Greg Orman, an independent candidate for US Senate from Kansas, received support form the Mayday PAC but did not win his election.
Greg Orman, an independent candidate for US Senate from Kansas, received support form the Mayday PAC but did not win his election.
Julie Denesha/Getty Images

Larry Lessig's Mayday PAC was supposed to build support for public financing of election campaigns by electing a new crop of public-financing supporters to Congress. Lessig hoped victories in 2014 would create momentum for an even bigger campaign in 2016 that would elect enough like-minded members to overhaul the way elections are financed in 2017.

But as Recode reports, Mayday's election scorecard doesn't look so great.
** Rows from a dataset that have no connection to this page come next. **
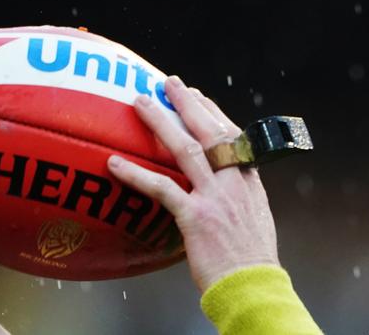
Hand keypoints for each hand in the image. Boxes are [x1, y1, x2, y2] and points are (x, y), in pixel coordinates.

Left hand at [108, 76, 278, 292]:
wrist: (253, 286)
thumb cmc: (251, 256)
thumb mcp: (254, 215)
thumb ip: (236, 193)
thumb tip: (220, 183)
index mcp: (249, 178)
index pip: (231, 133)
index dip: (211, 110)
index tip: (196, 94)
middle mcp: (235, 180)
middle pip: (210, 130)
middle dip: (188, 102)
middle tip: (168, 83)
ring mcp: (216, 197)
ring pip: (186, 149)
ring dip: (161, 122)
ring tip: (141, 102)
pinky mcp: (195, 218)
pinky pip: (161, 189)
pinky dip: (136, 174)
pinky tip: (114, 163)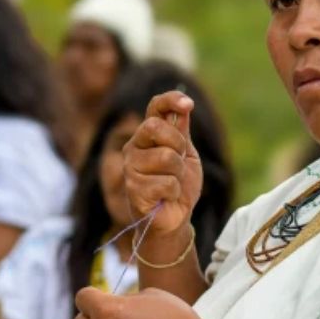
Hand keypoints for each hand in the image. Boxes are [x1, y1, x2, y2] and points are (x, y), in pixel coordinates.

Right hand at [123, 91, 202, 237]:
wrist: (175, 217)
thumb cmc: (179, 185)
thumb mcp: (186, 154)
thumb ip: (181, 131)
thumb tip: (183, 105)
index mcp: (148, 135)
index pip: (154, 107)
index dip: (170, 101)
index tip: (189, 104)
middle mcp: (134, 147)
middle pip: (155, 127)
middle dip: (177, 144)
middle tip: (179, 161)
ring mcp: (131, 168)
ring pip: (166, 157)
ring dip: (179, 173)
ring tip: (173, 183)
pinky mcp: (133, 189)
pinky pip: (166, 182)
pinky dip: (175, 191)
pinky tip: (167, 197)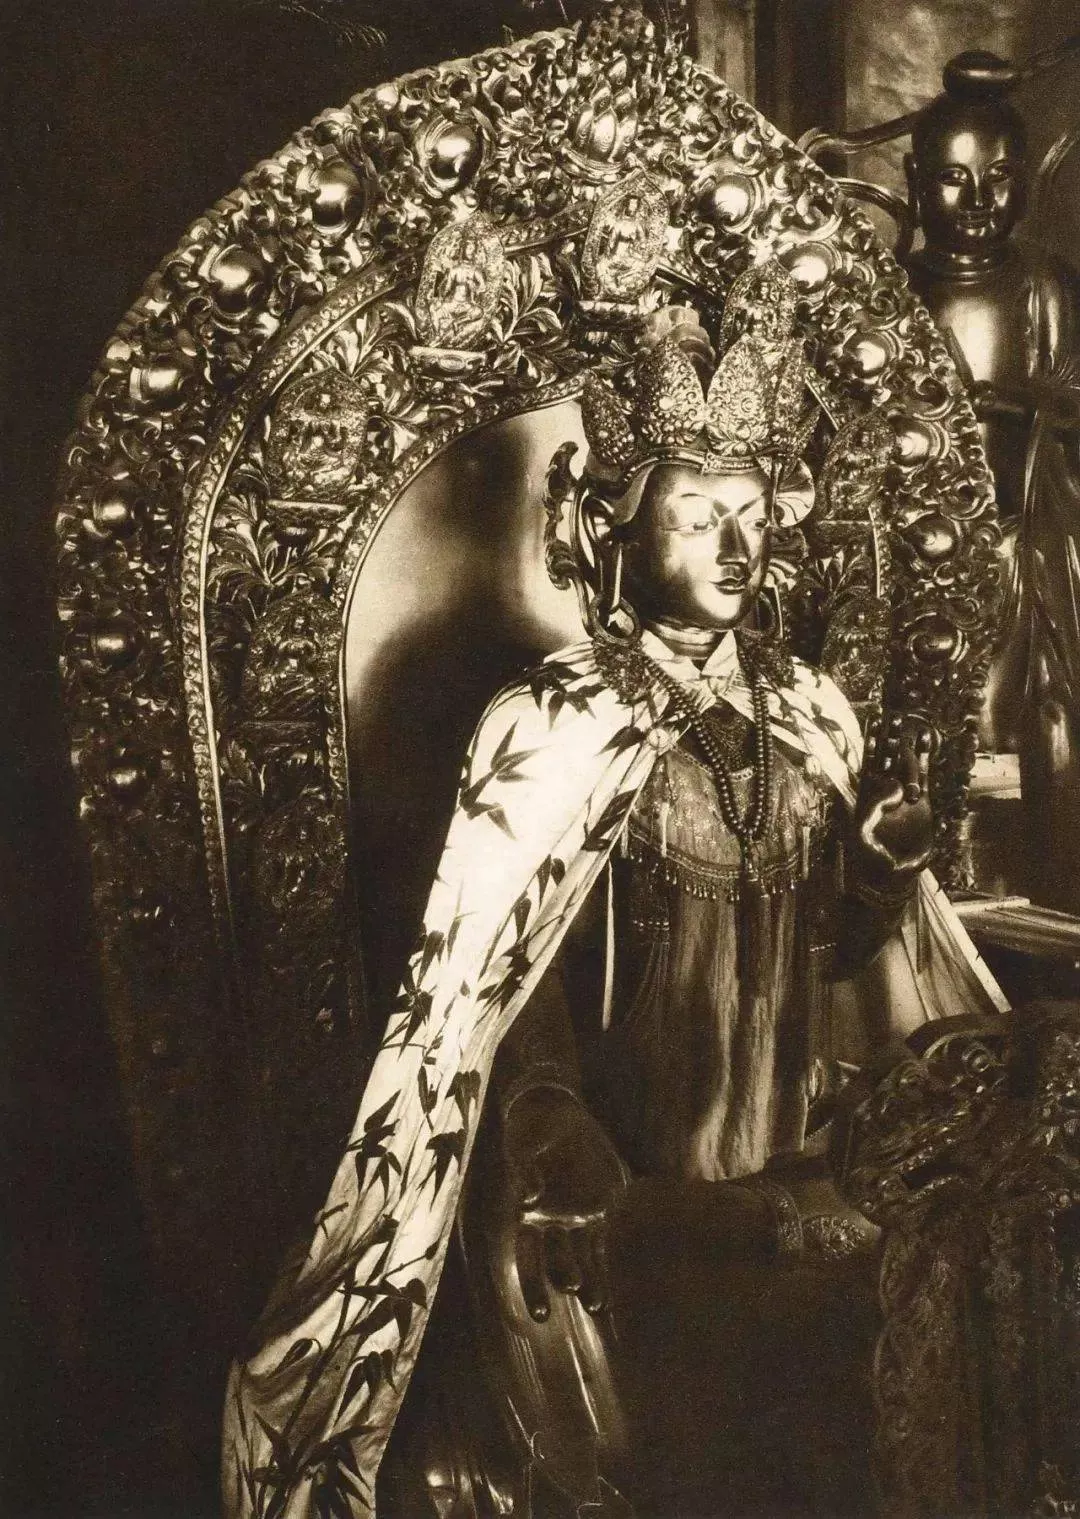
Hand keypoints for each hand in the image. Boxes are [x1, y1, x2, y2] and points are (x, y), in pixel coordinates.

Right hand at [502, 1086, 627, 1321]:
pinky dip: (607, 1265)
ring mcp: (574, 1217)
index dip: (531, 1286)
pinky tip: (615, 1292)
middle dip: (553, 1287)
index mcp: (526, 1212)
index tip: (539, 1315)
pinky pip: (603, 1242)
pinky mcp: (598, 1208)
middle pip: (550, 1264)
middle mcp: (549, 1222)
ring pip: (580, 1259)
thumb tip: (529, 1197)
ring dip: (588, 1282)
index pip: (525, 1257)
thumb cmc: (533, 1129)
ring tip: (597, 1307)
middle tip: (561, 1308)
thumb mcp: (524, 1144)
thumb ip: (525, 1169)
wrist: (558, 1113)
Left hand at [852, 712, 935, 881]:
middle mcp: (884, 791)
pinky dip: (925, 758)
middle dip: (889, 737)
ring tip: (910, 722)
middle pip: (887, 757)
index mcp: (866, 794)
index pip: (869, 762)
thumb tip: (893, 789)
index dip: (872, 744)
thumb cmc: (871, 856)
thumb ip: (872, 811)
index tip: (874, 722)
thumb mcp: (862, 835)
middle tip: (893, 715)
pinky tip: (927, 741)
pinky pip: (924, 776)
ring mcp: (904, 795)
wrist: (893, 873)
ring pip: (906, 763)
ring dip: (907, 743)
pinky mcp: (922, 802)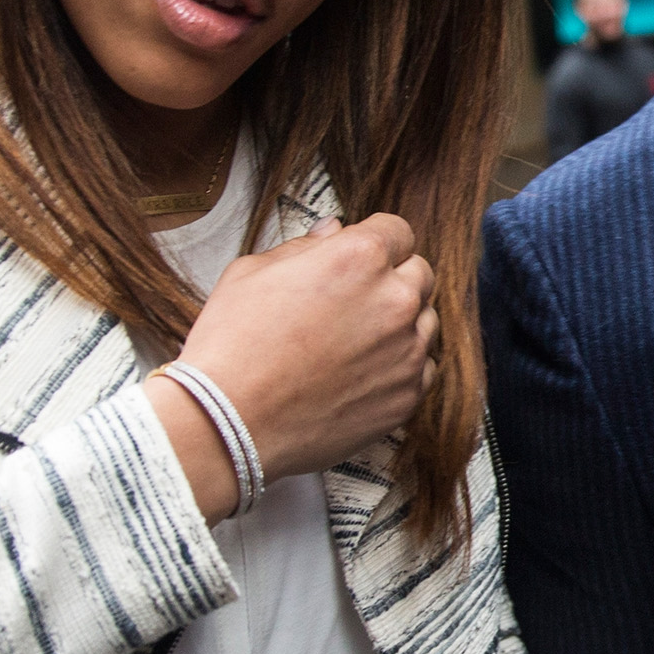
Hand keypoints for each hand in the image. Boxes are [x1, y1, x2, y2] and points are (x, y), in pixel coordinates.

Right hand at [141, 213, 435, 517]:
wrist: (228, 422)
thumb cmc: (232, 345)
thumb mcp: (253, 271)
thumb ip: (304, 246)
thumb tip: (332, 231)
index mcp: (360, 257)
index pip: (397, 232)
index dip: (375, 243)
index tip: (359, 259)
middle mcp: (394, 300)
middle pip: (419, 275)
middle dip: (392, 280)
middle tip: (352, 302)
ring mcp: (406, 352)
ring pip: (425, 322)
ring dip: (399, 324)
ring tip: (352, 342)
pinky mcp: (406, 397)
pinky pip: (421, 370)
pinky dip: (400, 368)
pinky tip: (361, 374)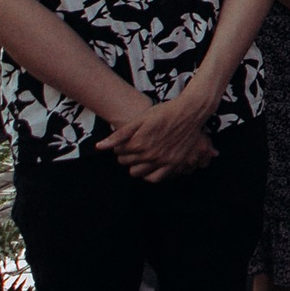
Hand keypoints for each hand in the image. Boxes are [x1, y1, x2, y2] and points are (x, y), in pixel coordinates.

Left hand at [98, 93, 215, 180]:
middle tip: (135, 146)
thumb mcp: (140, 119)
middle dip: (127, 155)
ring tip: (142, 154)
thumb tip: (99, 147)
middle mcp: (149, 155)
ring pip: (137, 172)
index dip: (120, 146)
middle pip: (126, 163)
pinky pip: (155, 178)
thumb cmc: (163, 112)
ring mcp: (162, 160)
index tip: (128, 140)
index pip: (118, 153)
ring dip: (136, 165)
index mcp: (138, 143)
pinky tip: (150, 165)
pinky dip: (150, 174)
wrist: (190, 112)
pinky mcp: (174, 163)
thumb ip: (119, 135)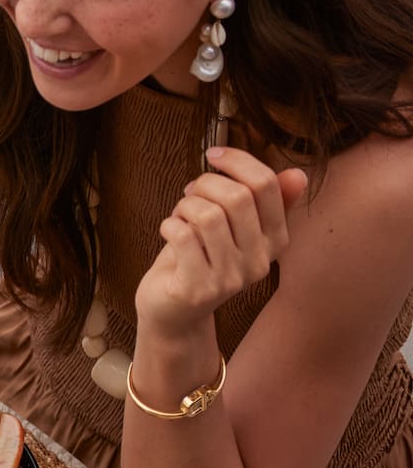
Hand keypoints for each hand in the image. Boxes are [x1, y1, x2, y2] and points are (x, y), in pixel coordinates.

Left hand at [135, 147, 306, 336]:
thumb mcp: (234, 228)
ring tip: (180, 214)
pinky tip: (168, 231)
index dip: (237, 161)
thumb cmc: (200, 259)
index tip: (214, 155)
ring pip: (208, 215)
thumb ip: (263, 202)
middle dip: (207, 183)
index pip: (267, 185)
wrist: (172, 312)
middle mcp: (259, 261)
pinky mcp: (197, 289)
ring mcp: (229, 278)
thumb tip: (298, 174)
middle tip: (191, 191)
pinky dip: (169, 224)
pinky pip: (182, 236)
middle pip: (237, 197)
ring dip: (185, 205)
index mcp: (276, 240)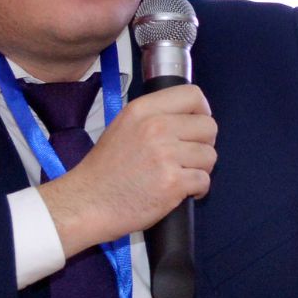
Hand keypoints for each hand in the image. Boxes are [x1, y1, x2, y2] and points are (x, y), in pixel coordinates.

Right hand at [37, 85, 216, 255]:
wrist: (87, 203)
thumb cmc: (104, 171)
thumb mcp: (123, 126)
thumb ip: (154, 117)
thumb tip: (189, 116)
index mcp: (143, 110)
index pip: (193, 95)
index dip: (202, 111)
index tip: (197, 126)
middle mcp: (156, 128)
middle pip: (209, 126)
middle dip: (204, 144)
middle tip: (187, 157)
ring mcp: (166, 155)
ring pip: (210, 155)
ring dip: (200, 169)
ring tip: (179, 175)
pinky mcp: (173, 182)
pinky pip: (204, 180)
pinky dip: (197, 189)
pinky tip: (180, 191)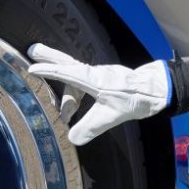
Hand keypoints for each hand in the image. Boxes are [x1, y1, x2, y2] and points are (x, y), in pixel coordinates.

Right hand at [26, 45, 169, 145]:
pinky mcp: (106, 79)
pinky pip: (84, 83)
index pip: (67, 73)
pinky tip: (76, 108)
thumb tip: (72, 139)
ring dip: (67, 94)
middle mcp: (95, 73)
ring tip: (64, 115)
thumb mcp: (112, 117)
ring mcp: (100, 75)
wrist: (156, 89)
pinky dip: (75, 93)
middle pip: (68, 63)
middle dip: (50, 57)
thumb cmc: (136, 99)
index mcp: (94, 80)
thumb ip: (91, 127)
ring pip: (76, 78)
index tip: (32, 68)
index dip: (49, 71)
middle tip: (33, 49)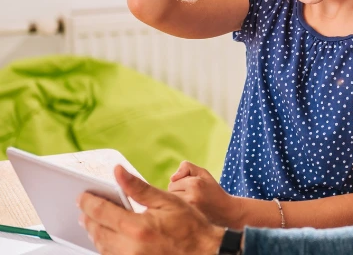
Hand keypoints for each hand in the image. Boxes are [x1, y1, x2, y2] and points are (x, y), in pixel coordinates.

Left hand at [78, 165, 226, 254]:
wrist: (203, 251)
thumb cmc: (190, 226)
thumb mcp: (166, 200)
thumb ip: (138, 187)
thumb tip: (118, 171)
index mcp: (137, 227)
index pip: (101, 212)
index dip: (88, 202)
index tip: (83, 196)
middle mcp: (129, 247)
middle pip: (96, 231)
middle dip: (88, 217)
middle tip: (85, 207)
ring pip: (101, 246)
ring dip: (95, 232)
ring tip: (94, 221)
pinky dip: (105, 246)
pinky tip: (109, 237)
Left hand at [169, 161, 241, 227]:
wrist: (226, 211)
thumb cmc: (212, 190)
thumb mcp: (203, 173)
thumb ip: (187, 167)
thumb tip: (172, 178)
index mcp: (194, 184)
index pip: (173, 181)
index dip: (181, 183)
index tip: (192, 187)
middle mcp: (191, 197)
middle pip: (170, 192)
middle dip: (178, 192)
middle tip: (192, 195)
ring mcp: (189, 210)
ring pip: (171, 202)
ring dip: (177, 202)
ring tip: (191, 203)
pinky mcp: (189, 219)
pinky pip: (175, 211)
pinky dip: (179, 210)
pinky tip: (189, 211)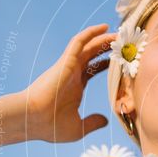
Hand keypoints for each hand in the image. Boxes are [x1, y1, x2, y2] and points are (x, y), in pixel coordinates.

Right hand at [21, 24, 116, 141]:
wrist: (33, 120)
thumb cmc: (50, 126)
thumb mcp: (78, 128)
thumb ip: (92, 123)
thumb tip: (105, 120)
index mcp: (75, 86)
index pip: (94, 69)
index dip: (108, 63)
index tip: (122, 60)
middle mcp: (72, 73)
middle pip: (93, 54)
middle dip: (108, 47)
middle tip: (124, 42)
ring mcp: (69, 66)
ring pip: (89, 45)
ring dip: (104, 38)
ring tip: (120, 33)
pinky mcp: (66, 61)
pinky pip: (79, 42)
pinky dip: (91, 33)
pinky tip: (104, 28)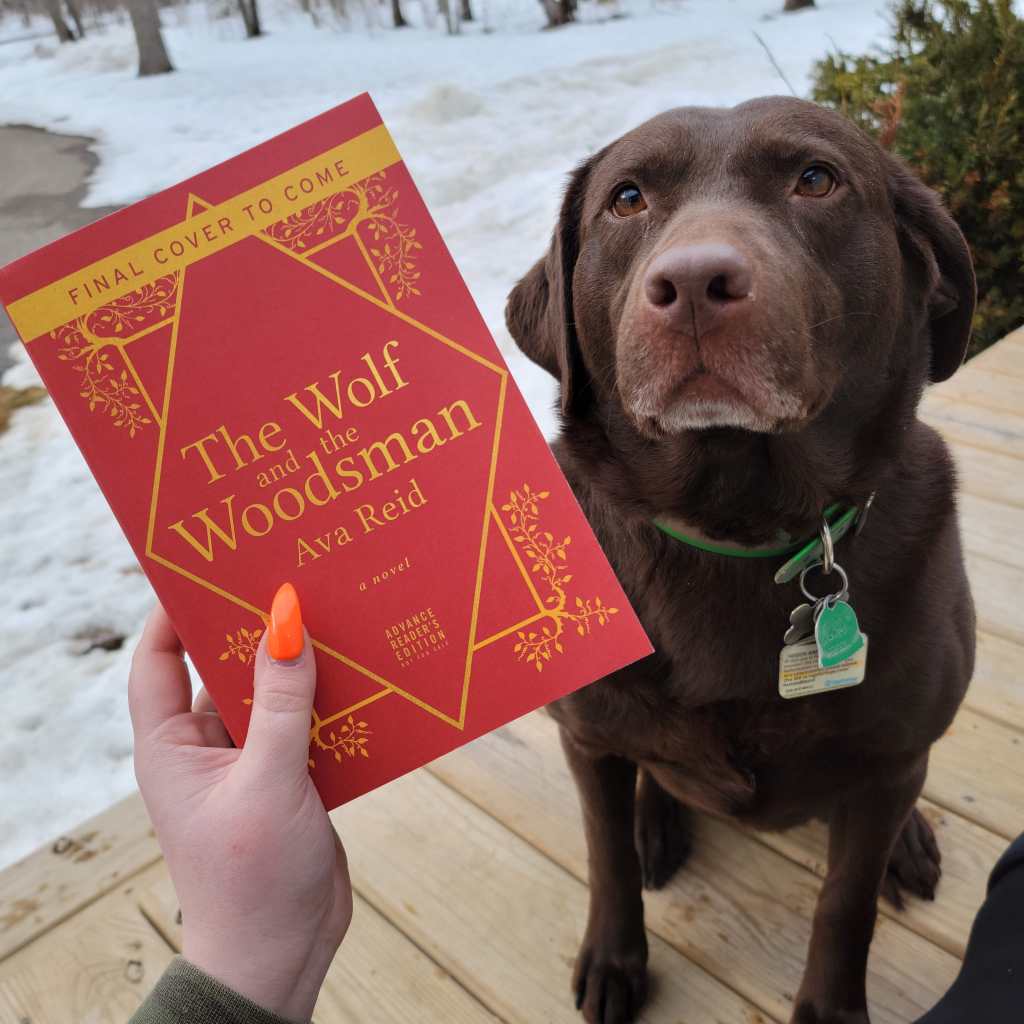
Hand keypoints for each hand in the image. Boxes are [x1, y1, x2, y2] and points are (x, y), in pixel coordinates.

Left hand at [129, 585, 350, 1020]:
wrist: (282, 956)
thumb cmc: (251, 879)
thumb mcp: (266, 781)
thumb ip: (278, 701)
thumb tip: (284, 618)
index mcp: (172, 748)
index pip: (158, 662)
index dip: (175, 611)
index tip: (211, 567)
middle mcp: (205, 749)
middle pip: (223, 669)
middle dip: (254, 629)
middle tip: (292, 580)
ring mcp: (249, 765)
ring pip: (271, 695)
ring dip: (300, 666)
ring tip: (336, 618)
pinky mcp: (288, 781)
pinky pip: (305, 725)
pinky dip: (330, 702)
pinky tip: (365, 678)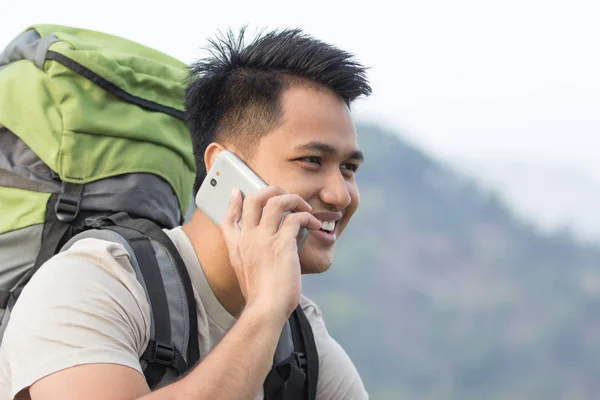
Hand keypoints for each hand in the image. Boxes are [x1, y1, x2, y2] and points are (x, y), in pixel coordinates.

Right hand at [219, 186, 320, 320]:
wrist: (265, 309)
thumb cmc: (260, 299)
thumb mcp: (245, 276)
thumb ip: (251, 260)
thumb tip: (265, 254)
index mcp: (237, 247)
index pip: (228, 218)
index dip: (232, 202)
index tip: (238, 193)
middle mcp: (248, 238)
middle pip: (254, 199)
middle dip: (271, 190)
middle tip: (285, 196)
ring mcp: (264, 239)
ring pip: (276, 201)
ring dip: (293, 199)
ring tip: (304, 207)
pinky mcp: (282, 243)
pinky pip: (296, 218)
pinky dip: (308, 217)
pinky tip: (314, 224)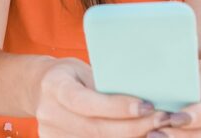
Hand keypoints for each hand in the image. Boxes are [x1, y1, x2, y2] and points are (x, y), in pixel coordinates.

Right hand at [34, 58, 166, 136]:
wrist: (40, 89)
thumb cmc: (70, 75)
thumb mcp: (84, 70)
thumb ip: (105, 85)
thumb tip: (143, 94)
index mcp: (55, 87)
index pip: (86, 102)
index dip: (117, 107)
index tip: (146, 106)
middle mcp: (50, 113)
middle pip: (96, 129)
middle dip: (133, 127)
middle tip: (161, 120)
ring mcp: (51, 134)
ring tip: (154, 130)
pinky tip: (135, 136)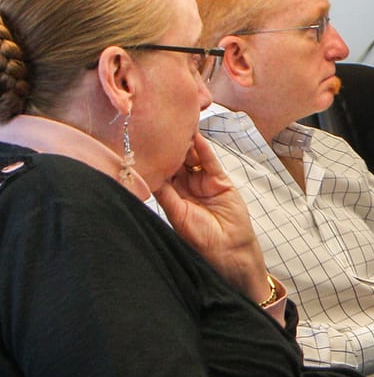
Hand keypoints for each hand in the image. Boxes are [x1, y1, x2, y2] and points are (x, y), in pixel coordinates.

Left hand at [156, 135, 265, 302]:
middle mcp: (186, 187)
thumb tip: (147, 174)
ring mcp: (204, 183)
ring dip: (185, 143)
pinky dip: (203, 149)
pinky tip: (195, 137)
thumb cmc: (200, 240)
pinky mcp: (221, 181)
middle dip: (169, 146)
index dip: (153, 157)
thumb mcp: (176, 215)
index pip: (160, 172)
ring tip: (176, 125)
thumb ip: (164, 193)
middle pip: (176, 161)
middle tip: (159, 127)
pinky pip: (210, 162)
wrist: (228, 251)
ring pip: (192, 158)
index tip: (143, 142)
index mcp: (172, 197)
Mayday spent millions of dollars to support Democrat Rick Weiland's campaign for Senate from South Dakota and Democrat Paul Clements's challenge to Rep. Fred Upton (R-MI). In both cases, Mayday's candidate lost by wide margins. Several other Mayday picks also lost:

Rep. Carol Shea-Porter in New Hampshire, who lost to Republican Frank Guinta, who has held the seat before. In Iowa, Staci Appel lost to Republican David Young 53 percent to 42 percent. And in Kansas, independent candidate Greg Orman wasn’t able to knock off incumbent Sen. Pat Roberts, who gained help from all corners of the Republican party who were terrified he was about to lose the seat (and their chance to retake the Senate).

Two Mayday candidates won: Democrat Ruben Gallego, who Mayday had supported in the primary, and who won easily in a race that had no Republican candidate. And Republican Walter Jones, who represents a safe Republican seat in North Carolina, won re-election easily.

Lessig hoped to challenge conventional wisdom that voters don't care about campaign finance issues, by helping candidates who run on the issue win. Yet Tuesday's results seemed to suggest the opposite: most of the candidates Mayday backed lost, and at least one of the two Mayday candidates who did win, Jones, almost certainly would have won anyway.